[[ RECORDS open ]]

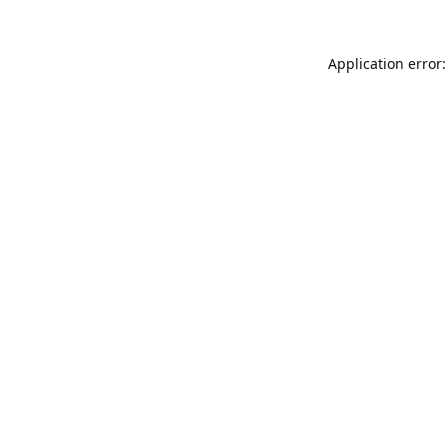
Application error:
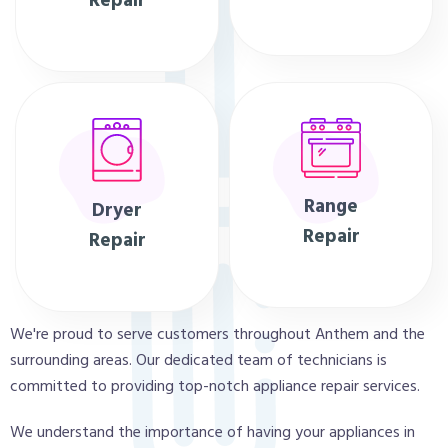
Repair
Range
Dryer
Repair
Repair
We're proud to serve customers throughout Anthem and the
surrounding areas. Our dedicated team of technicians is
committed to providing top-notch appliance repair services.
We understand the importance of having your appliances in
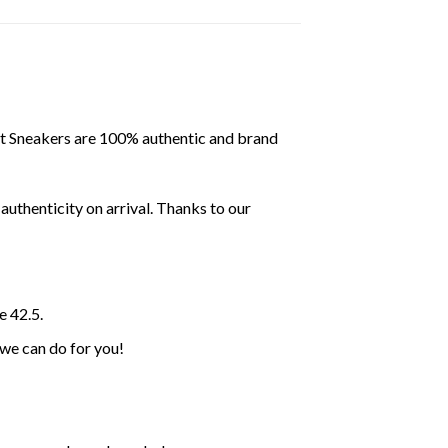
ent Sneakers are 100% authentic and brand
uthenticity on arrival. Thanks to our
e 42.5.
 we can do for you!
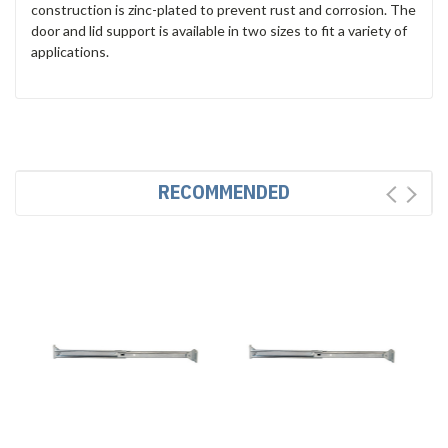
construction is zinc-plated to prevent rust and corrosion. The
door and lid support is available in two sizes to fit a variety of
applications.
RECOMMENDED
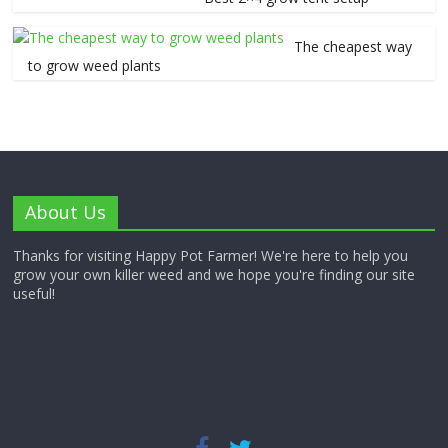
The cheapest way
to grow weed plants
About Us
Thanks for visiting Happy Pot Farmer! We're here to help you
grow your own killer weed and we hope you're finding our site
useful!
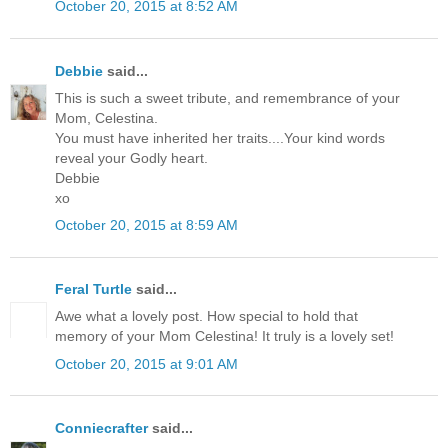
October 20, 2015 at 8:52 AM
Debbie
said...
This is such a sweet tribute, and remembrance of your
Mom, Celestina.
You must have inherited her traits....Your kind words
reveal your Godly heart.
Debbie
xo
October 20, 2015 at 8:59 AM
Feral Turtle
said...
Awe what a lovely post. How special to hold that
memory of your Mom Celestina! It truly is a lovely set!
October 20, 2015 at 9:01 AM
Conniecrafter
said...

[[ RECORDS closed ]]

Copy out every one of the lines above, word for word, leaving out the pictures.

Application error:
Repair
Range
Dryer
Repair
Repair
We're proud to serve customers throughout Anthem and the
surrounding areas. Our dedicated team of technicians is
committed to providing top-notch appliance repair services.
We understand the importance of having your appliances in
ent Sneakers are 100% authentic and brand
uthenticity on arrival. Thanks to our
e 42.5.
 we can do for you!
construction is zinc-plated to prevent rust and corrosion. The
door and lid support is available in two sizes to fit a variety of
applications.
RECOMMENDED
The cheapest way
to grow weed plants
About Us
Thanks for visiting Happy Pot Farmer! We're here to help you
grow your own killer weed and we hope you're finding our site
useful!
October 20, 2015 at 8:52 AM
Debbie
said...
This is such a sweet tribute, and remembrance of your
Mom, Celestina.
You must have inherited her traits....Your kind words
reveal your Godly heart.
Debbie
xo
October 20, 2015 at 8:59 AM
Feral Turtle
said...
Awe what a lovely post. How special to hold that
memory of your Mom Celestina! It truly is a lovely set!
October 20, 2015 at 9:01 AM
Conniecrafter
said...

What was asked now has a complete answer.